What kind of GPU are you using?

The “vector programming” comes from the fact, that buffers can be thought of as vectors of data and each work item is processing one of the vector elements. The vector width type refers to the type of each buffer element, which should not be a vector type (e.g. float4, int2, etc.) on NVIDIA GPUs. Most recent CPUs have some kind of SIMD instructions. For example SSE supports 128 Bit vector instructions, which is exactly 16 times a character.

hi

nvidia gforce gt 9600

suppose clgetdeviceinfo with option CL_DEVICE_PREFERRED_VECTOR_WIDTH_INT return
16 for when device is cpu
my mean of vector programming is like this:
int16 a=(1,2,3,4,…,15);
int16 b=(1,2,3,4,…,15);
int16 c;
c=a+b;
well when clgetdeviceinfo with option CL_DEVICE_PREFERRED_VECTOR_WIDTH_INT return
1 for when device is gpu(nvidia gforce gt 9600) how can i vector programm like above example while it return prefer width 1???

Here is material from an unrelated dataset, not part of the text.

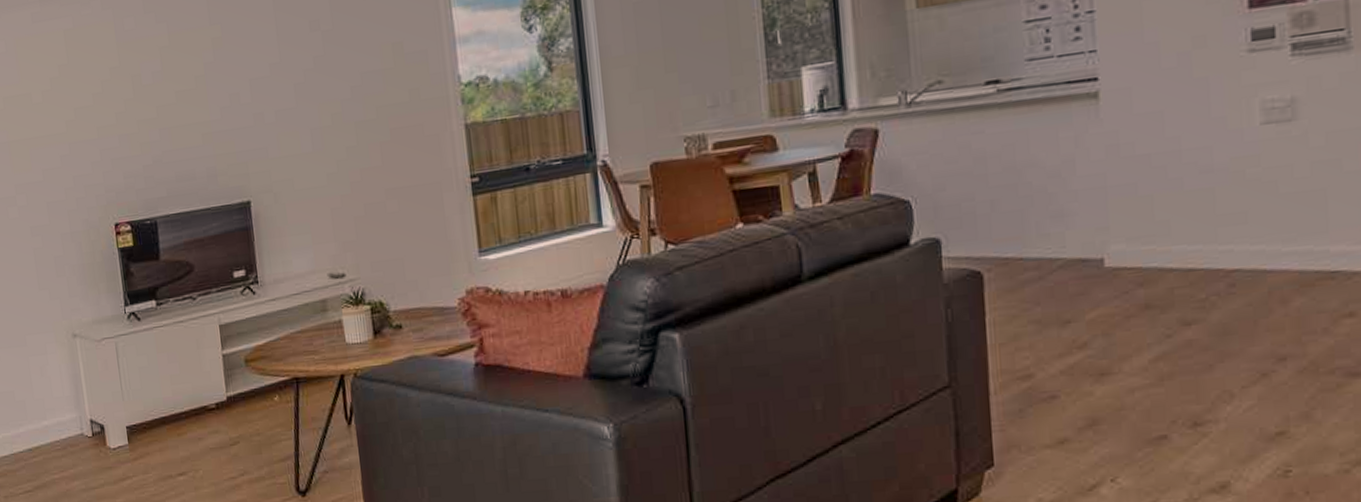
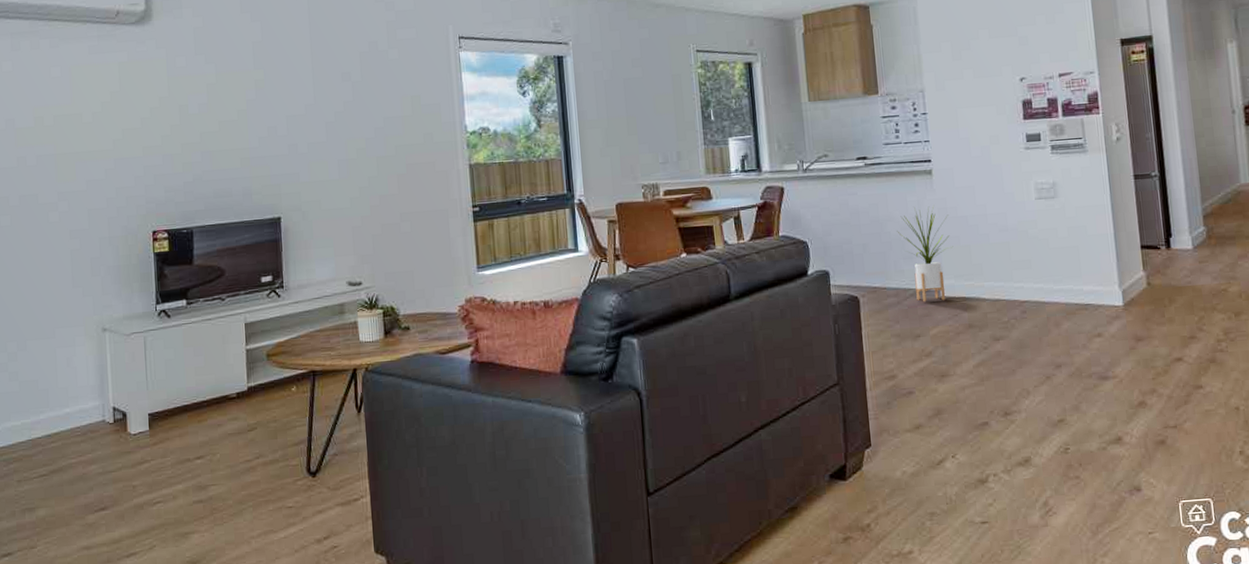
house plant: none [1041,143,1127,276] -> present [897,206,953,302]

as i understand correct of your reply i can exactly write same code on kernel??
is it so??

You can use this. But you probably won’t benefit. Are you processing large arrays of int16 vectors or just one vector? If the latter is the case, you should do it on CPU anyway.

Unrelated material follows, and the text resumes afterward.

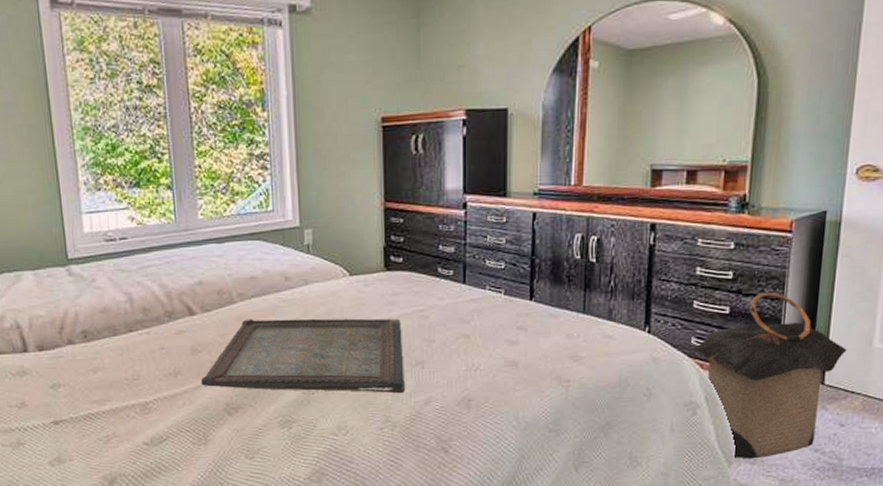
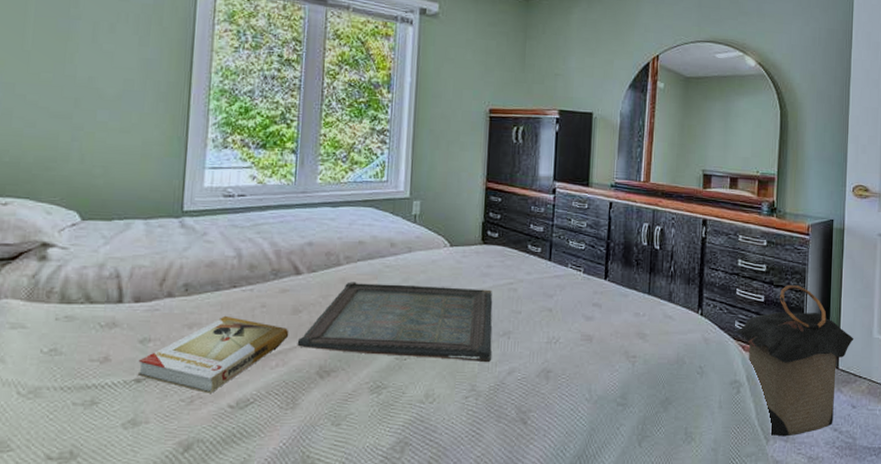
book: none [53,359,192,432] -> present [137,315,289,393]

i have massive data ,in fact my datas are blocks with 16 int number in it. according to
this fact i need to use vector data in kernel.

The preferred vector width mostly has to do with memory accesses and register sizes. You’ll probably find on a gpu they all equate to 128 bit quantities - char16, short8, int4, float4, etc. And even if the gpu is scalar internally, they’ll probably be the same as on vector ones because of the heritage and the work-loads they are optimised for.

Whether using a specific size benefits your algorithm on given hardware is up to you to try and discover - there is no absolute answer.